Le Patin Libre : Les rois de la glisse
La troupe Le Patin Libre donne une nouvelle dimension à l’expression "patinage artistique". À des années-lumière des costumes à paillettes, son créateur, Alexandre Hamel, nous cause tradition et ce qu’il faut d’efforts pour la réinventer.
"En français, on nomme le patinage de fantaisie de compétition "patinage artistique". En anglais, on utilise le terme figure skating, ce qui me paraît beaucoup plus juste, fait remarquer d’emblée Alexandre Hamel. Pour moi, le "patinage artistique", c’est plutôt ce que nous faisons, car nous l’utilisons comme un moyen d’expression, avec une liberté d’auteur totale." Le patineur a lui-même frayé dans le monde de la compétition, jusqu’à atteindre la finale des championnats canadiens, mais sans monter sur le podium… pour cause de manque de respect de la technique. Il a donc créé en 2005 la troupe Le Patin Libre, qui présente maintenant des spectacles d’envergure.
Si Alexandre a cru provoquer une révolution dans le monde du patin, il tempère aujourd’hui ses ardeurs: "Disons que je suis plus sage qu’auparavant. Le patinage traditionnel va continuer d’exister. C’est un milieu ultratraditionnel et les gens qui en font partie aiment cette tradition", dit-il. L’artiste observe tout de même un changement au sein du public qui assiste à ses représentations. "Il y a de plus en plus d’amateurs de théâtre qui viennent nous voir. On attire un public complètement différent de celui de Disney on Ice ou des compétitions sportives."
Ni brillants ni princesses
Oubliez les princesses, les brillants, les mascottes et les pirouettes parfaites, ce n’est pas ce que vous verrez dans le spectacle Ceci n’est pas un patin, le dernier-né de la troupe. Un poète raté, un punk, un infirme et une bum se retrouvent autour d’un feu de poubelle, vivent de belles et tragiques histoires, bref, entretiennent des relations humaines. Bien sûr, le langage des personnages passe à travers des figures: acrobaties périlleuses, crachement de feu et voltige aérienne.

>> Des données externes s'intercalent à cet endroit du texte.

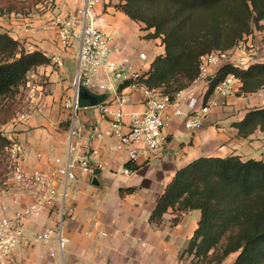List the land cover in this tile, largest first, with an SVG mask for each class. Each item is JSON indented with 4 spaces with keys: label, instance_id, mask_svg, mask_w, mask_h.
<instances>
[{
    "label": "crops",
    "instance_id": "1",
    "mask_svg": "<svg viewBox=\"0 0 264 264\" xmlns=\"http://www.w3.org/2000/svg\"><path fill=\"white\" fill-rule=\"evenodd\" d=\"M48 4L44 14L39 17L21 23L16 20L10 27L4 24L11 37L25 44L28 50H41L53 60L60 55L63 63L59 71L52 66L38 70L48 78L49 84L43 93V110L33 114L27 123L17 128V137L25 147L30 168H47L48 161L51 162L49 165H53L57 158L63 162L66 159L68 130L64 129V123L69 111L63 106L69 98L71 101L74 89L68 90L62 75L68 61L77 60L80 48L76 42L70 52L62 54L58 48L56 30H39L44 21L49 22L54 16L65 19L74 12V0H49ZM119 4L120 0H103V4L96 9L100 29L139 69L142 65L146 66L139 60L141 53L148 56L151 67L156 57L164 53V48L159 40H144L147 33L142 31L143 26L120 12L117 9ZM240 88L241 85L227 107L216 109L195 132L185 129L184 118L170 120L166 129L169 145L165 157L161 160L149 158L138 149L140 155L135 166L139 169L129 174H125L126 165L131 162L130 152L137 148H121L117 140L109 137L91 139L88 131H83L78 143L84 151L86 148L96 150L97 154L90 157V163L101 174L97 177L99 186H94V176L79 177L67 185L66 203L75 210L74 217L65 222V234L70 244L62 254L57 246L30 243L16 251V263L183 264L179 255L189 247L198 229L201 212L183 214L176 225L173 224L176 216L172 210L164 215L161 225L152 223L150 219L177 172L192 162L201 158L227 157H239L242 161L264 160V131H257L243 139L233 127L249 112L262 109L261 95L264 91L244 95ZM206 91L203 83L195 82L175 98L176 105L167 116L172 117L176 108L184 114L190 113L193 107L200 109ZM122 95L127 98L125 114L143 111L140 91L126 89ZM98 107L82 109L79 124L93 126L99 132L107 130L109 125L101 118ZM126 121H129V117ZM38 154L44 156L40 162H36ZM129 189L135 190V193H125ZM55 224V218L46 212L40 219L28 221L26 230L33 235L41 231L43 225L54 228ZM233 256L224 264H234L236 259Z\"/></svg>",
    "mask_w": 264,
    "mask_h": 264
},
{
    "label": "trees",
    "instance_id": "2",
    "mask_svg": "<svg viewBox=\"0 0 264 264\" xmlns=\"http://www.w3.org/2000/svg\"><path fill=\"white\" fill-rule=\"evenodd\" d=\"M117 9L144 26V40L160 41L164 53L156 57L141 83L163 89L172 100L199 78L203 56L232 50L264 22V0H120ZM15 10L9 8L7 13ZM0 56L5 58L0 61V99L19 91L31 72L52 64L43 51H30L1 32ZM229 76L240 81L241 94L264 90V63L247 69L225 66L206 91L205 103ZM233 127L243 139L264 131V109L249 112ZM10 145L9 140L0 139L1 151ZM126 168L139 169L131 162ZM170 210L177 213L175 225L183 214L201 212L189 254L214 264H223L234 254H238L234 264H264V160L227 157L192 162L167 186L151 222L161 225Z\"/></svg>",
    "mask_w": 264,
    "mask_h": 264
},
{
    "label": "built area",
    "instance_id": "3",
    "mask_svg": "<svg viewBox=\"0 0 264 264\" xmlns=\"http://www.w3.org/2000/svg\"><path fill=\"white\" fill-rule=\"evenodd\" d=\"M74 2L75 11L65 19L54 16L53 20L44 21L39 28L44 32L56 30L58 48L62 54L70 52L76 42L80 44L73 96L71 101H66L63 106L69 111V115L73 116L68 131L67 156L64 162L61 158L55 159L53 165H49L51 162L48 161L47 168H30L25 147L17 135H3L11 143L7 151L12 159L15 185L13 202L17 207L12 216L0 219V264H17L16 251L30 243L54 245L64 254L65 248L70 244V239L65 234V222L68 218H73L75 213L74 208L68 207L66 203L67 185L79 177L94 176L95 172L90 157L97 154L96 150L86 148L84 151L78 143L83 131H88L91 139L109 137L117 140L121 148H137L130 152L134 165L140 155L138 149L145 152L149 158L161 160L165 157L169 145L166 129L170 120L184 118L185 129L195 132L216 109L228 106L241 85L238 79L229 76L217 86L213 96L207 103L203 102L200 109L195 110L193 107L190 113L184 114L176 108L172 117H168L167 113L176 105L175 99L172 100L163 89H151L141 83L145 74H141L140 70L145 65L139 69L100 29L96 9L103 4V0ZM257 37L261 38L260 41L254 39ZM259 51L264 53V32L249 36L232 50L214 51L203 56L200 60V76L195 82L203 83L208 90L221 68L234 66L247 69L263 62L264 56H261ZM139 60L146 64L150 59L141 53ZM52 63L57 68L63 67L60 55L52 59ZM28 85V112L21 114L17 122L14 121L15 126L24 125L33 114L43 110L45 89L33 83ZM126 89L142 93L143 111L125 114L127 98L122 92ZM82 90L98 97H107L98 107L101 118L109 125L107 130L99 132L93 126L79 123L77 125L82 110L79 108V93ZM189 99L195 103L192 97L189 96ZM261 99V107L264 109V93ZM127 117L129 121H126ZM43 159L44 156L38 154L36 162ZM129 173L130 170L127 169L125 174ZM27 199L30 203L25 205L24 201ZM46 212H50L55 218L54 228L43 225L41 231L33 235L28 234L26 223L32 219H40Z\"/></svg>",
    "mask_w": 264,
    "mask_h": 264
},
{
    "label": "rangeland",
    "instance_id": "4",
    "mask_svg": "<svg viewBox=\"0 0 264 264\" xmlns=\"http://www.w3.org/2000/svg\"><path fill=\"white\" fill-rule=\"evenodd\" d=\"M48 2L49 0H0V32L2 34H8L11 37L9 32H7L6 29L4 28V24H7L10 27V24L14 23L16 20H19V23H21L26 20L28 21L31 20L32 17H35V16L39 17L43 15L44 12L46 11L47 7L49 6ZM12 7H16L17 10H15V13L11 15L7 13V10ZM261 26L264 28V22L259 25V27ZM259 27L257 28L258 30L255 33L261 32L259 31L260 29ZM248 38L249 37H245L242 41ZM254 39L255 40L257 39L258 41H260L261 38L257 37ZM259 54L261 56H264V53L261 51H259ZM4 59L5 58L3 56H0L1 62H3ZM260 63H264V60L263 62H260ZM50 66H52L54 70L56 71L60 70L53 63ZM45 67H48V66H45ZM77 68H78V60H75V59L68 61L65 67L64 75L62 76L68 86V90L74 89V87L72 86V81L76 74ZM39 69L40 68L31 72L28 75L26 79L27 83L24 86H22L19 89V91H17L14 95H10V96L3 97L0 99V139L1 140L4 139L3 135L5 134H10V135L19 134L17 131L18 126L17 125L15 126V124L13 123L14 121L17 122L21 114L28 112V100H27V97H28L27 91L29 89L28 83L37 84L43 87L44 89L49 85L47 83L48 78L42 76L41 73H38L40 72L38 71ZM149 69H150V64L146 63V66L142 68L140 72L141 74H146L149 71ZM106 98H107L106 96H102L103 101H105ZM69 101H70V98H69ZM72 119H73V116L69 115L67 121L64 123L65 130L69 131L71 127ZM79 122H80V118L77 119V125ZM14 188H15V185H14V179H13L12 159L10 155L8 154L7 148H5L2 151L0 150V219L4 217L12 216L17 207V205H15L13 202ZM26 203H28V199L24 201L25 205ZM174 213H175V216L177 217V213L175 211ZM173 224H174V221H173ZM187 250L188 248L182 254L179 255V260L181 261V263L183 264H214V262H211L210 259L205 260L203 259V257L196 258L194 254L192 255L189 254ZM234 255L237 256L238 254H234ZM236 256H233L232 258L237 259L238 256L237 257Z\"/></svg>",
    "mask_w": 264,
    "mask_h": 264
},
{
    "label": "water",
    "instance_id": "5",
    "mask_svg": "<svg viewBox=\"0 0 264 264\" xmlns=\"http://www.w3.org/2000/svg\"><path fill=\"white\" fill-rule=\"evenodd\" d=\"M102 97H98L95 95L90 94L86 90H82L79 93V108L80 109H89V108H95L103 103ZM101 174V171L96 170L94 172V186H99V182L97 180V177Z\"/></svg>",
    "mask_w": 264,
    "mask_h": 264
}]
</instances>
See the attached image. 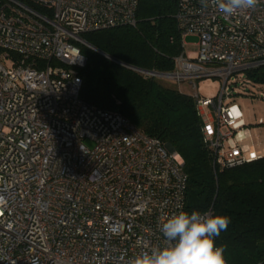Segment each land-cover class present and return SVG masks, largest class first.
I'll return each mask as SVG.
<instances>
[{
    "label": "built area",
    "instance_id": "built-area-1",
    "mask_svg": "<svg viewBox=\"0 0 264 264\" xmlns=\"http://www.w3.org/2000/svg\"><path fill=\"white\" fill-rule=\"evenodd\" d=\"M138 2L0 0V264H128L187 211L180 154L80 98L81 36L134 26ZM175 20L197 51L183 42L169 73L133 70L189 81L214 172L260 159L231 100L264 67V0L231 17L178 0ZM204 78L221 81L215 96L197 93Z\"/></svg>",
    "mask_w": 264,
    "mask_h": 264
},
{
    "label": "trees",
    "instance_id": "trees-1",
    "mask_svg": "<svg viewBox=\"0 0 264 264\" xmlns=\"http://www.w3.org/2000/svg\"><path fill=\"white\" fill-rule=\"evenodd\" d=\"M178 0H139L134 26L82 35L86 64L79 69L80 98L97 109L129 119L141 132L171 146L184 160L185 207L230 218L215 238L227 264H264V156L230 169H216L202 137L191 95L175 84L133 69L169 73L182 53L175 13ZM252 88H264V67L246 73ZM252 92V90H251Z\"/></svg>",
    "mask_w": 264,
    "mask_h": 264
},
{
    "label": "clouds",
    "instance_id": "clouds-1",
    "mask_svg": "<svg viewBox=\"0 0 264 264\" xmlns=\"http://www.w3.org/2000/svg\"><path fill=\"white\" fill-rule=\"evenodd\" d=\"M202 9L231 17L255 9L260 0H199ZM230 218L193 210L169 214L159 224L162 242L139 252L128 264H227L225 246L215 238L227 230Z\"/></svg>",
    "mask_w": 264,
    "mask_h": 264
},
{
    "label": "rangeland",
    "instance_id": "rangeland-1",
    "mask_svg": "<svg viewBox=\"0 0 264 264\" xmlns=\"http://www.w3.org/2000/svg\"><path fill=\"white\" fill-rule=\"evenodd\" d=\"M187 37H185L183 40L184 52L187 54L197 51V46L193 44L195 43L196 39L190 36ZM188 82L189 81H185L179 85L175 84V87L182 93L190 95L192 93V90ZM194 82L197 85L196 91L201 96L213 97L217 94L221 86V81L217 78H204L194 80ZM251 90L252 92L246 95H234L232 97L231 104L238 105L245 118V128L250 129L254 132L255 129L264 127V125H259L260 120L264 121V98L260 97V91L258 89L252 88ZM261 92L264 93V88H262ZM247 143H250V145H252V139L250 138ZM261 146V150L264 151V140L261 141Z\"/></svg>",
    "mask_w": 264,
    "mask_h": 264
},
{
    "label": "crops",
    "instance_id": "crops-1",
    "mask_svg": "<svg viewBox=\"0 0 264 264\" xmlns=\"http://www.w3.org/2000/svg\"><path fill=\"white\" fill-rule=\"evenodd\" d=\"M183 40H184V38H183ZM242 134L243 135L244 134L250 135V138L252 139V146H253L254 150L256 151V153L259 156H264V151L261 150V148H262L261 141L264 140V127L260 128V129L259 128L255 129L254 132L251 131L250 129L245 128L244 131L242 132ZM253 134H254V137H253ZM250 138H249V140H250ZM255 138H256V141H255Z\"/></svg>",
    "mask_w": 264,
    "mask_h": 264
},
{
    "label": "water",
    "instance_id": "water-1",
    "mask_svg": "<svg viewBox=\"0 0 264 264\" xmlns=\"http://www.w3.org/2000/svg\"><path fill=\"white\" fill-rule=\"evenodd\" d=\"M166 146H167V148H168L170 151H174L173 148H171V146H169V145H166Z\"/></svg>",
    "mask_w": 264,
    "mask_h": 264
},
{
    "label": "bare ground",
    "instance_id": "bare-ground-1",
    "mask_svg": "<svg viewBox=\"0 0 264 264\" xmlns=\"http://www.w3.org/2000/svg\"><path fill=\"white\" fill-rule=\"evenodd\" d=\"M187 39H188V37H187Z\"/></svg>",
    "mask_w": 264,
    "mask_h": 264
}]
</instances>
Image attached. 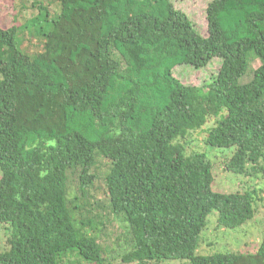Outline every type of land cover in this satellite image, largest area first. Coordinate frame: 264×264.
Returning <instances> with one entry per match:
<instances>
[{
	"label": "trees",
	"instance_id": "trees-1",
	"mask_svg": "<svg viewBox=\"0 0 264 264\" xmlns=\"http://www.w3.org/2000/svg\"><path fill=\"white\" fill-rule=\"evenodd\" d=\"M8 1L38 13L0 25V264H264V239L197 254L211 214L242 228L264 201V0H214L205 37L172 0ZM214 59L202 87L174 75ZM211 119L241 191L189 150Z\"/></svg>",
	"mask_w": 264,
	"mask_h": 264
},
{
	"label": "rangeland",
	"instance_id": "rangeland-1",
	"mask_svg": "<svg viewBox=\"0 0 264 264\" xmlns=\"http://www.w3.org/2000/svg\"><path fill=\"white\" fill-rule=\"evenodd\" d=\"M54 13L56 6L50 5L49 0H41ZM214 0H172L176 9L183 11L190 20L194 23L202 36L208 35V15L207 10L209 5ZM32 1L28 4L29 9L21 12L20 7L17 8L12 1L0 0V25H13L16 16L21 19H30L34 17L38 11L31 9ZM17 20V19H16ZM19 24V23H17ZM16 24V25H17ZM259 63L255 64L257 67ZM222 66L220 59H214L211 64L205 69H196L192 66H179L175 68L174 75L183 84L187 86L202 87L213 81L218 75ZM215 125V119H211L204 129L194 132L190 141L191 151L201 154H206L213 162H215L214 171L216 175V184L214 190L220 192L241 191L246 183H250V178L238 177L226 171L223 162V156L220 151L204 145L206 131ZM192 143V142H191ZM192 146V147H191ZM225 154V152H222ZM1 178V172H0ZM255 184L262 183L261 180H255ZM264 196V195H263ZM209 225L202 235L200 247L197 250L199 255H212L217 252H234V253H255L264 239V201L258 205L255 218L248 222L244 227L227 230L218 224V215L211 214L208 218ZM122 229L120 223L114 220V217L109 219L107 223L106 237L102 239V243L110 247H115L114 241L120 235ZM10 238L9 226L0 224V252H4L9 248L8 240ZM75 259V258H73ZM86 264V263H81ZM167 264H189L187 262H171Z\"/></svg>",
	"mask_w": 264,
	"mask_h": 264
}]
</instances>
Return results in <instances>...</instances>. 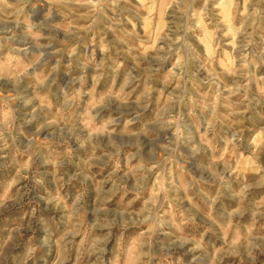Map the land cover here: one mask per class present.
I'll return each mask as SVG.
<instances>
[{
  "label": "clouds",
  "instance_id": "clouds-1",
  "mask_svg": "<svg viewBox=\"0 0 264 264\" xmlns=\"http://www.w3.org/2000/svg\"><path fill=\"white\" fill-rule=\"evenodd\" d=\"M0 264H264V0H0Z\"/></svg>",
  "mask_w": 264,
  "mask_h": 264
}]
</instances>
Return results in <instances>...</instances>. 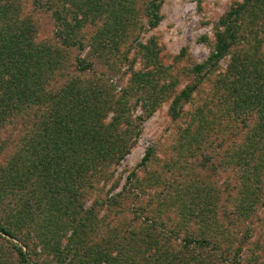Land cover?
<instances>
[{"label":"trees","instance_id":"1","mask_svg":"<svg viewBox=\"0 0 264 264\" xmlns=\"http://www.w3.org/2000/svg\"><path fill=\"white\" fill-rule=\"evenodd\" d=\"M21 1L0 0V132L10 123L15 128L19 125L22 134L13 155L0 167V238H19L20 233L29 231L30 243L27 238L20 239V245L14 246L17 261L33 264L24 250L27 247L40 249L43 254L53 253L58 264H93L100 260L109 264H189V257L167 246L171 239L183 237L185 247L194 245L208 249L207 252L216 251L222 263L225 260L228 264H241L238 254L242 247L235 246L240 238L236 225L230 224V219L219 221V217L230 218L238 213L245 219L257 215L251 206L264 208V29L255 40L257 44H252L251 37L255 35L246 33L244 39L237 38L240 28L236 25L245 12L256 14L257 8L264 7V0H246L234 10L228 26L218 33L215 53L194 68L197 75H212L214 81L211 96L207 94L203 102L204 114L201 111L198 130L192 132V126H187L185 137L180 140L189 151L188 157H197L193 169H199L194 172L196 176L204 177V171L211 174L212 168L236 171L239 185L230 187L237 194L233 210L218 196L213 198L212 192L220 187H215L209 175L198 185L191 181L193 171L177 173L182 181L161 175L152 184L153 193L139 191L135 186L139 187L140 169L154 156L148 149L128 178L131 186L119 195L139 200L134 206L138 225L102 240L95 239L91 232V210L83 207L85 195L93 188L94 178H109L111 167L129 154L142 117L131 113L127 91L113 92V85L106 76L95 74L91 63L79 58L71 60L50 45L38 42L35 24L23 11ZM70 1L73 4L35 0L32 5L52 11L60 27L72 30L83 27L89 11H95L91 21L101 19L109 5L113 8L112 25L107 27L108 32L99 31L92 41L94 49L100 50L117 37L113 36L115 33L128 31L133 20L131 10L138 0ZM162 2L149 0L145 5L152 12L153 25L158 24ZM71 38L64 37L63 44L77 47L80 43ZM239 39H243L242 49ZM233 46L240 53L232 52ZM225 57H229L227 67L217 74L215 67ZM136 78L138 100L146 99L143 113L149 116L158 103L144 97V77ZM193 94L194 89L187 87L175 96L171 105L173 118L182 115L183 103L191 100ZM181 185L185 186V193L179 189ZM158 189L161 196L156 194ZM119 196L112 195L109 200L117 204ZM152 200L158 201L155 207L146 205ZM193 220L198 221L196 232L189 230ZM149 226L156 232L148 230ZM194 233L197 235H191ZM142 235L143 243L139 239ZM148 236L154 238L151 241L157 247L161 240L165 241L155 255L150 251L154 246L147 245ZM231 252L235 255L228 261L226 256ZM9 263L13 264L0 248V264Z\"/></svg>","mask_w":264,"mask_h":264},{"label":"rangeland","instance_id":"2","mask_svg":"<svg viewBox=\"0 0 264 264\" xmlns=\"http://www.w3.org/2000/svg\"><path fill=\"white\" fill-rule=\"evenodd\" d=\"M33 1L35 0H22L21 2L24 7L23 11L32 17L35 24L38 42L50 45L61 54L68 55L71 60L79 58L84 59L86 64L91 63L93 72L106 76L109 84L113 85V92L122 94L127 91L131 113L134 117H142V121H139L137 140L129 154L119 164L111 167L109 178L93 179L94 186L87 190L85 204H83L85 209L91 210L89 216L92 221L88 223L92 227V231H90L95 239L102 240L113 233L129 231L131 227L138 225L135 222L138 216L135 214L134 206L139 204V200L134 201L132 197L126 198L119 195L123 194L128 186H131L128 184V178L140 165L148 149L154 152V156L146 167L140 169L142 174L139 177L140 182L137 183L139 187L135 186L139 191L146 190L148 193H153L152 191L155 189L152 188V184H155L161 175L182 181L181 176L176 174H183L182 171L192 172L196 166L197 157H188L187 152L189 151L185 150V144L180 140L185 137L187 126H192L190 128L192 132L198 130L199 121L204 114L203 102L207 94L211 96L214 77L212 75L199 76L195 73L194 68L207 62L215 53L218 33L225 30L230 22L231 13L241 7L246 0H163L157 13L159 20L156 25L150 21L152 12L148 9L149 6L147 9L145 8L149 0H138L133 7L135 9L131 10L133 20H131L128 31L122 30V32L115 33L113 36L117 37L111 38L108 47L100 50L94 49L92 41L95 40L99 31L101 33L105 29L108 32L112 25L110 23L113 19L111 15L113 8H110L109 5L106 8V15L101 19L96 18L91 21L90 17L95 14V11H89L88 20L83 27L72 30L62 25L60 27L52 11L39 9L37 5H32ZM40 1L47 3L48 0ZM51 1L56 4L63 3V0ZM67 1L73 4V1L70 0H64V3ZM116 9L119 10L120 7H116ZM257 9L256 14L245 12L236 24L240 28L237 30V38L244 39V35L250 33L255 35L251 37L252 44L256 43L255 40L259 39L261 31L264 29V7ZM124 15H121L122 19ZM80 18L81 16H79ZM70 36L72 40L80 43L77 47L68 48L63 44L64 37L67 39ZM261 37L263 41V36ZM243 39H239L240 49L243 47ZM240 49L233 46L232 52L240 53ZM228 62L229 57L222 58L217 63L215 72L218 74V71H223ZM136 75L144 77V81H146L144 82L146 85L143 86L144 97L149 96L151 101L158 103L155 112L149 116L143 113V104L145 105L146 99L138 100L140 92L137 91L139 83ZM187 87L194 89L193 97L183 103L182 115L173 118L172 101ZM20 128L19 125H16L15 128L13 124L9 123L1 130L0 167L5 166L13 155L15 145L22 136L19 132ZM198 170L193 171L194 180L191 181L198 185L209 175L215 187H220L219 191L212 192L213 198L217 199L214 196H218L222 203L233 210L235 205L233 198L237 194L235 189L231 188L239 185L236 171L229 170L228 167H220L218 170L212 168L210 169L211 174L208 173L209 171H204V177H200L194 173ZM179 189L186 192L183 185L179 186ZM217 192L220 194L216 195ZM159 193V189L156 190V194L159 195ZM112 195L113 197L119 196L120 198L116 197V200L120 202L111 203L109 198ZM157 204L158 201L152 200L146 205L155 207ZM144 205L142 204V206ZM251 207L253 208L252 212L257 215L241 219L238 213H235L230 218L220 216L219 221L230 219V224L235 223V229L238 230L240 236V238L237 237L235 246L241 245L242 247L241 253L238 254V257L242 259L241 264H264V208L261 205ZM192 224L193 226L190 225L192 229L189 230L196 232L198 221L193 220ZM149 229L156 232L152 226H149ZM24 232L19 234V238L8 236L0 238V248L4 250L6 256L9 255L13 264H20L17 261L14 246L20 245V239V241L28 239L29 231L28 233ZM191 235H197V233ZM181 238L171 239L167 246L168 249L172 248V250H176L178 253L182 252L184 256L189 257V264L204 262L205 264H228L225 260L223 263L221 262L218 258L219 253H215L216 251L207 252L208 249L194 245L185 247ZM139 239L143 243V235ZM151 240L154 241V238L148 236L147 245L154 246L150 251L152 255H155L157 249L164 246L165 241L161 240L157 247ZM27 241L30 243L29 239ZM24 250L28 253L33 264H58L53 253L45 252L43 254L40 249L32 248L30 250L27 247ZM116 254L114 252L113 256ZM233 255H235L234 252H231V255L226 256V259L233 260ZM93 264L109 263L100 260Z\"/></svg>","mask_w":264,"mask_h":264}]
</instances>
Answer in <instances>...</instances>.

S’inspirant de troupes de cirque comme Les 7 Doigts de la main, le groupe intègre les numéros dans une mise en scène théâtrale.
"On se fait toujours dire: "Tu fais de belles pirouettes, tu sautes vraiment haut!" Avec ce spectacle, le but n’est plus seulement d’impressionner, mais bien de raconter une histoire et de toucher les gens", mentionne le fondateur de la troupe. Depuis la création du Patin Libre, Alexandre se bat pour son statut d’artiste. Cette année, on peut dire qu’il a gagné une partie de sa bataille puisque lui et les autres membres de sa troupe sont devenus les premiers patineurs au pays à être reconnus comme artistes professionnels par le Conseil des Arts du Canada.
Liberté de style
Il est toutefois encore difficile de changer les mentalités et de convaincre que le patinage peut être considéré comme un art de la scène. La relève est difficile à recruter: "Même si les jeunes qui nous voient sont inspirés et ont envie d’essayer, il faut convaincre les parents. C’est tout un défi pour une maman que d’abandonner son rêve de voir sa fille en princesse brillante gagner des médailles, et de la laisser patiner sur sa musique hip-hop préférée", note Alexandre avec une pointe d’humour. Il glisse également que le patinage est un sport très lucratif et que les professeurs ne sont pas enclins à encourager leurs athlètes à s’aventurer de l’autre côté.
Le patineur s’interroge sur la liberté des hommes dans le milieu du patinage artistique. Il rêve de voir ces derniers s’exprimer librement, même si leur style est marginal et s’éloigne de celui du "gendre idéal". Il souligne au passage le courage de Johnny Weir, le patineur dont les costumes extravagants ont tant fait jaser aux derniers J.O.: "Je l’engagerais n’importe quand dans ma troupe! Il se fait du fun avec le patin, tout comme moi. Je trouve ça dommage qu’il n’ait que les compétitions pour présenter son art, qu’il n’ait pas une scène avec un public prêt à applaudir la grandeur de son talent." L’important pour Alexandre, c’est simplement de rester soi-même. "En tant que garçon, dès que tu fais du patin, tu es adulé par les dames qui te mettent des costumes à paillettes et te disent que tu es beau et bon. J’espère que les patineurs vont comprendre qu’ils peuvent être eux-mêmes et patiner autrement, qu’ils ne sont pas obligés d’être le prince charmant parfait qu’on leur demande d’être", conclut-il.